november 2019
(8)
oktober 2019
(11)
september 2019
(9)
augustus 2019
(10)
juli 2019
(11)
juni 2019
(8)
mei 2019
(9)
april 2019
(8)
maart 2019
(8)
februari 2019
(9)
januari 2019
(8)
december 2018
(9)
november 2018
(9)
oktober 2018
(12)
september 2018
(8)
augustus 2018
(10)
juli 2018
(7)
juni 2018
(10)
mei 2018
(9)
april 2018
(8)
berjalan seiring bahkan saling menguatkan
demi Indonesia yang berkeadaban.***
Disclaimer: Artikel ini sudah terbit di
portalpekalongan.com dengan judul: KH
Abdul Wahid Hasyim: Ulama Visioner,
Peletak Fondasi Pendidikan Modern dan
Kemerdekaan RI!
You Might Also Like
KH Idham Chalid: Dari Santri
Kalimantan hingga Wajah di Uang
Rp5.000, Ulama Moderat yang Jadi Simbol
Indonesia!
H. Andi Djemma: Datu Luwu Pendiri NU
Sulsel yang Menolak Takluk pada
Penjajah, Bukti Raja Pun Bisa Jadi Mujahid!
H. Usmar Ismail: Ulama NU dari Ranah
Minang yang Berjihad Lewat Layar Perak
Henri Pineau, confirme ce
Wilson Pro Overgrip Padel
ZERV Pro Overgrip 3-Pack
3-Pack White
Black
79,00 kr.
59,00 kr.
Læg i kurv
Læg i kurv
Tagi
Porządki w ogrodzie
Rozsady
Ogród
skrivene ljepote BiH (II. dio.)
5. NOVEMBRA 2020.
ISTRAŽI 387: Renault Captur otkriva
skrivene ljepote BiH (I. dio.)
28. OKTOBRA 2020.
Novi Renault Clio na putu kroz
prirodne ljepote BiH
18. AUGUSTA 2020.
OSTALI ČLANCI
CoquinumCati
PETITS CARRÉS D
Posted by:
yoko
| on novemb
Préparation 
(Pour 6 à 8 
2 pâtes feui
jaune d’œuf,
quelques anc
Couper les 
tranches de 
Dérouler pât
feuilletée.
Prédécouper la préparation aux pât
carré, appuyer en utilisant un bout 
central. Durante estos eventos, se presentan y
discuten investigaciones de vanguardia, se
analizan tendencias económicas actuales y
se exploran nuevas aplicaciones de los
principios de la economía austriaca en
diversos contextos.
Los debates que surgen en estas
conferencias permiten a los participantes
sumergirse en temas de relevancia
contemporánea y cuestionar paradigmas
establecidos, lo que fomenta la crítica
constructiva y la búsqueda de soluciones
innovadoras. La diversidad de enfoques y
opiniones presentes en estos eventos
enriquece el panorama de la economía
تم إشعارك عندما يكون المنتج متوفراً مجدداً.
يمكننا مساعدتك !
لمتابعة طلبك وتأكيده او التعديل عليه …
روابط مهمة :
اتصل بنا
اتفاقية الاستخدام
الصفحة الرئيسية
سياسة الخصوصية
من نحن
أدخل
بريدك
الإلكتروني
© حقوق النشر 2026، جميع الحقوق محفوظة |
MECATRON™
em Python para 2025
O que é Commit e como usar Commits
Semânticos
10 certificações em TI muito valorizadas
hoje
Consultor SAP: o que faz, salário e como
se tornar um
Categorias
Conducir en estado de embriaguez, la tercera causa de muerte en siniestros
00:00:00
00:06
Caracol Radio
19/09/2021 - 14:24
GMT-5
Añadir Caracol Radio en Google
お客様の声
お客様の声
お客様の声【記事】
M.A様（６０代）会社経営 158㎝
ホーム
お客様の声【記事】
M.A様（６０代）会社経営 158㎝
^^^^^^^^
ABOUT THIS TASK:
If a line in the listing has "Overgrip" in it, report that line.

YOUR RESPONSE:
Wilson Pro Overgrip Padel
ZERV Pro Overgrip 3-Pack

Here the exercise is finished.